What I've found in Samuel thus far is a woman who gave up everything to serve God (Hannah), an unfledging servant of the Lord who sticks to his guns when everyone is doing the opposite (Samuel) and a constant familial setting that is always morphing and changing, but nonetheless offering a social structure that makes every one of its members relatable and understandable.

Once I got passed looking for the Ultimate Truth or some unblemished Israeli warrior and just took these people for who they are, their world and lives came alive for me. I see myself in them, I see in their leaders surrogate mentors, and most importantly I see God working in the lives of these servants, just as He works in my life. This stuff is water, and my spirit is a desert aching to be filled.

Thursday, June 21, 2007

Pandora.com is awesome.

Bonafonatones, I miss you and your adeptly skillful players.

Spot the Shakespearean Quote!

Upon reccomedation from a friend (Kimbo), I started reading aChristian fiction book Redemption, written by Gary Smalley and Karen Kingsbury. I am not usually a fan of the genre, but I sample all reccomedations; it's only fair.

Anyway, this particular novel is about a couple and the husband's having an affair. Thus far I'm not sure if I'm going to stick with it (and because of a rule originally set forth by high school English teach, Mr. Smead, I have to read on for at least 20 more pages). The writing itself has much to be desired both mechanically and rhetorically, and I can't help paying attention to those things, it's in my nature. The characters seem realistic enough, but they're a bit to "Everyman" for my tastes. Plus, it's set in Indiana, and thus is uncolorful.

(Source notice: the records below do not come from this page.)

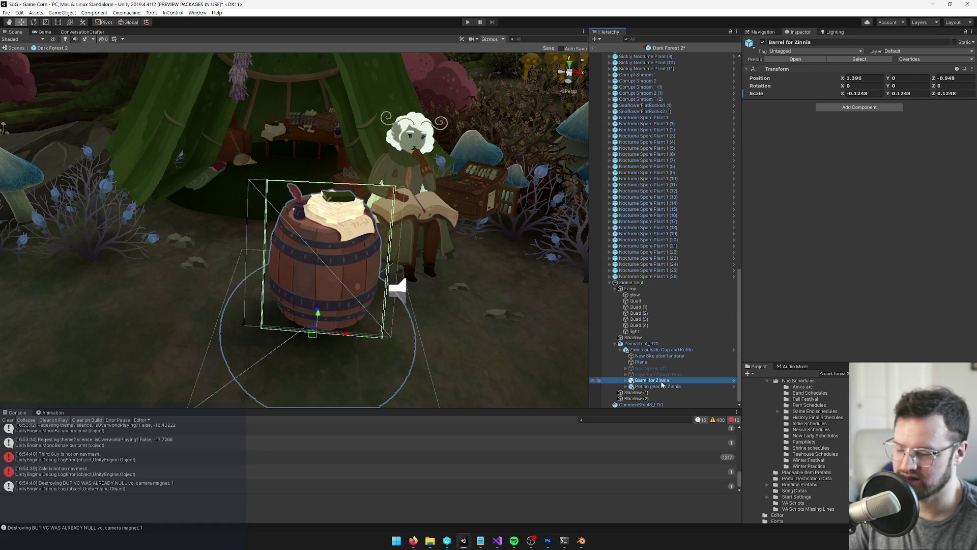
key("Delete")
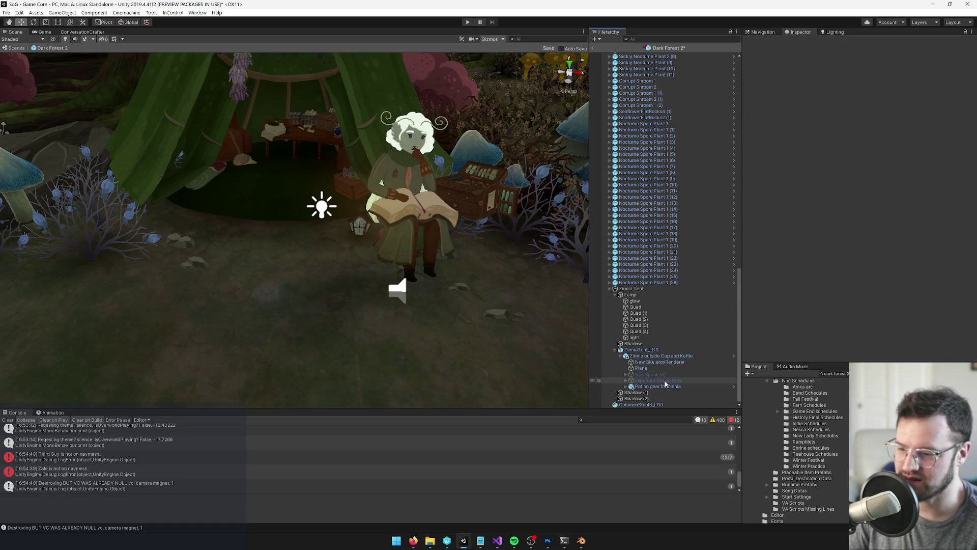
double_click(658, 386)
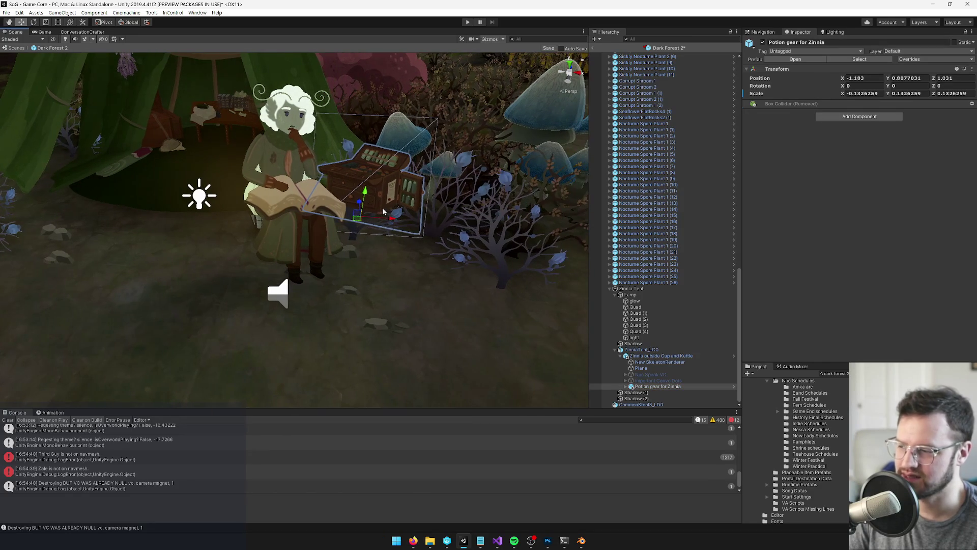
mouse_move(365, 222)
left_mouse_down()
mouse_move(387, 278)
mouse_move(459, 291)
left_mouse_up()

In spite of all those things, however, this book is an engaging read. I'm picturing all these places in my head, sympathizing with the characters (well, not the cheaters, of course) and really just getting into it. Maybe this will be my indulgent read for the summer. To clarify, "indulgent reads" are the literary equivalent of American Idol. I shouldn't watch it, there's no logical reason why I do, but every season it just sort of happens.

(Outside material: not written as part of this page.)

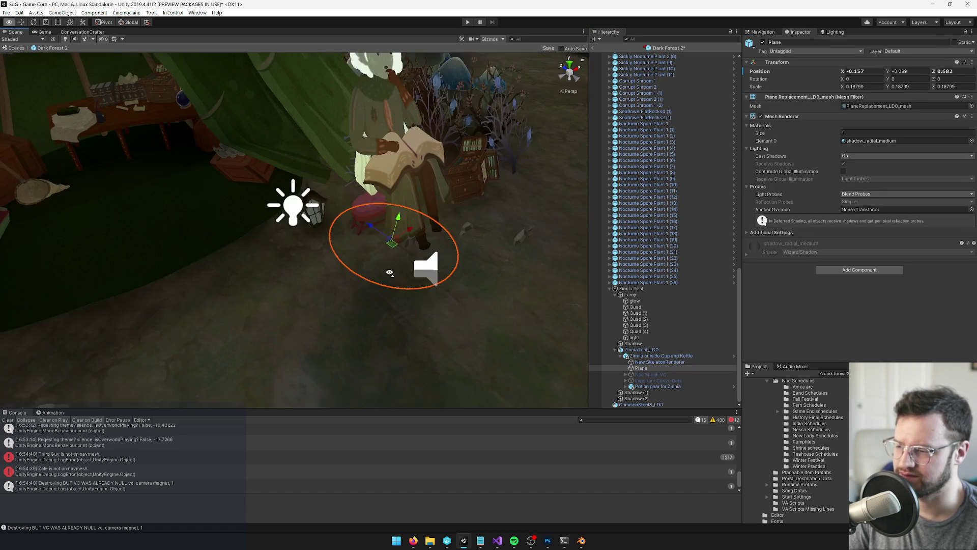
scroll(403, 272, "down", 8)
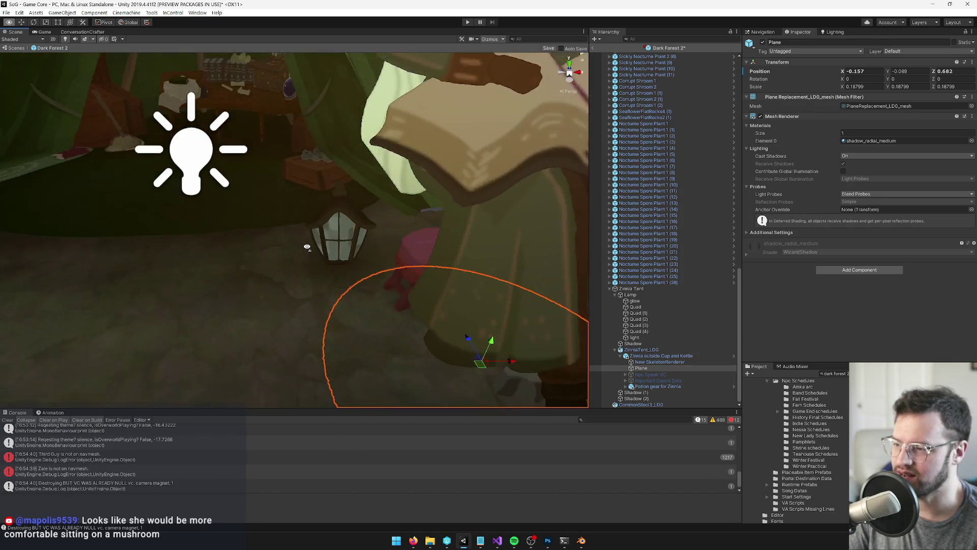
key("s")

In actual news, Misty and I are lizard-sitting for the week, which means we can't call the land-couple and tell them that the bathtub faucet is literally streaming hot water involuntarily. Eh, utilities are covered in full by the rent But still it holds true: "What a tangled web we weave when we first practice to deceive." Speaking of which, my car (Betsy) was booted today, and thanks to the dear ol' roomie and her concern, I am once again on the straight and narrow in regards to municipal law. Friends are awesome.